I am reading the book "Ordinary Differential Equations" By Birkhoff and Rota (1989). I am a little confused about the meaning or definition of "adjoint operator" and "adjoint differential equation". In their Ch. 2.8, they define:
The second-order homogeneous linear differential equation (DE): $$ L[u] = p_0(x)u''(x)+ p_1(x) u'(x)+p_2(x)u(x) = 0\tag{1} $$
is said to be exact if and only if, for some $A(x),\,B(x)\in C^1$,
$$ p_0(x)u''(x)+ p_1(x) u'(x)+p_2(x)u(x) = \frac{\mathrm{d}}{\mathrm{d}x}\left[A(x)u'(x)+B(x)u(x)\right] $$
for all $u\in C^2$.
An integrating factor for the above DE is a function $v(x)$ such that $v(x) L[u]$ is exact.
It is easy to show that:
A function $v\in C^2$ is an integrating factor for the DE (1) if and only if it is a solution of the second order homogeneous linear DE:
$$ M[v] = \left[p_0(x) v(x)\right]'' - \left[p_1(x)v(x)\right]' + p_2(x)v(x) = 0\tag{2} $$
Now they define:
The operator $M$ in (2) is called adjoint of the linear operator $L$. The DE expanded to the DE:
$$ p_0v''+(2p_0'-p_1)v' + (p_0''-p_1'+p2)v = 0 $$
is called the adjoint of the DE (1).
The questions are:
- Is the adjoint stricly related to the existence of an integrating factor - can I talk or define an adjoint DE without the integrating factor $v$?
- Or else, if (1) is exact, and no integrating factor is necessary, does one also talk about "adjointment"?

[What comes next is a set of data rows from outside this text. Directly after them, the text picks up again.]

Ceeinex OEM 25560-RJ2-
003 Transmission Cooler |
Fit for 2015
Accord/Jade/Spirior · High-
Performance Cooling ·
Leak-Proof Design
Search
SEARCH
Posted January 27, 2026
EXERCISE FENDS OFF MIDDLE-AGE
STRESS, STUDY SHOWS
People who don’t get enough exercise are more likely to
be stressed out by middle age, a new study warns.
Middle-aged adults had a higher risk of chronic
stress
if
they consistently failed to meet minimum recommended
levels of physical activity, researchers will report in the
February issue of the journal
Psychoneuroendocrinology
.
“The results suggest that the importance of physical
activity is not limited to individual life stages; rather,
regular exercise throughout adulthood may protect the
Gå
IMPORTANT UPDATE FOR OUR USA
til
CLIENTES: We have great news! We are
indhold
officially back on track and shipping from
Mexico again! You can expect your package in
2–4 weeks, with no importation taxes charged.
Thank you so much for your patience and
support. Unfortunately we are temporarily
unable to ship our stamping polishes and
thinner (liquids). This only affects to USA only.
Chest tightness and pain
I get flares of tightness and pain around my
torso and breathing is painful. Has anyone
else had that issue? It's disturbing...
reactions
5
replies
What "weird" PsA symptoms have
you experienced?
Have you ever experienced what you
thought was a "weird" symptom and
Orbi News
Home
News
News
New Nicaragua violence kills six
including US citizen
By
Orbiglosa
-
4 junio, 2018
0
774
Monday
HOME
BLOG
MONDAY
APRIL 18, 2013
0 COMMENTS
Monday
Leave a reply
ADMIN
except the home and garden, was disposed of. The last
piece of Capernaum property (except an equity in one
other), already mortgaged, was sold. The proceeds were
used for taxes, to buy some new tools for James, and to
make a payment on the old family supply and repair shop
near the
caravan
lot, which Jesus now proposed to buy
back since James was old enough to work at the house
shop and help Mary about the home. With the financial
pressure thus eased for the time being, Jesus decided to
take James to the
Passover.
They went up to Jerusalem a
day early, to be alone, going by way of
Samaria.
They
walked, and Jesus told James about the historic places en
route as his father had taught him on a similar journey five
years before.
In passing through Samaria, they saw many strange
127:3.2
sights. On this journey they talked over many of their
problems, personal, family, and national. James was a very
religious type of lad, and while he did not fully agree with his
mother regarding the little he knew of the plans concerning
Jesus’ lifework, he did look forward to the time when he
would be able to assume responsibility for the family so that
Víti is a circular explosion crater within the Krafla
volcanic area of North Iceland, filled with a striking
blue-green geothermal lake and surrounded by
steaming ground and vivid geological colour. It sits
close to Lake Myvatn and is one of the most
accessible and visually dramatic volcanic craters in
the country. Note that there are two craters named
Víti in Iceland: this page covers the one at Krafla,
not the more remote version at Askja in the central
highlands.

- Or else, if in (2), I put instead of some integrating factor $v$ the same $u$ as in (1), that is, I would have instead of (2), $M[u]=0$, is this also called an adjoint of (1)?
- Or even, if I have an arbitrary function $w\in C^2$ that is not an integrating factor of (1) and basically has nothing to do with (1), is $M[w]=0$ called adjoint of (1)?
If you have a scalar product, the adjoint is just defined as $$ \langle Lu,v\rangle = \langle u,Mv\rangle $$ Taking the $L^2$ scalar product and integration-by-parts, this results in $$ M[v]=(p_0v)''-(p_1v)'+p_2v. $$ Expanded this gives exactly the claimed formula.
If the equation is exact with $A=p_0$, $B'=p_2$, then the adjoint is $$ M[v]=(Av')'-Bv'. $$
If with an integrating factor you can bring the equation to the form $$ S[u]=(q_0u')'+q_2u=0 $$ then $S$ is self-adjoint. In the original form this introduces a weight function in the scalar product. With this weighted scalar product $L$ is self-adjoint.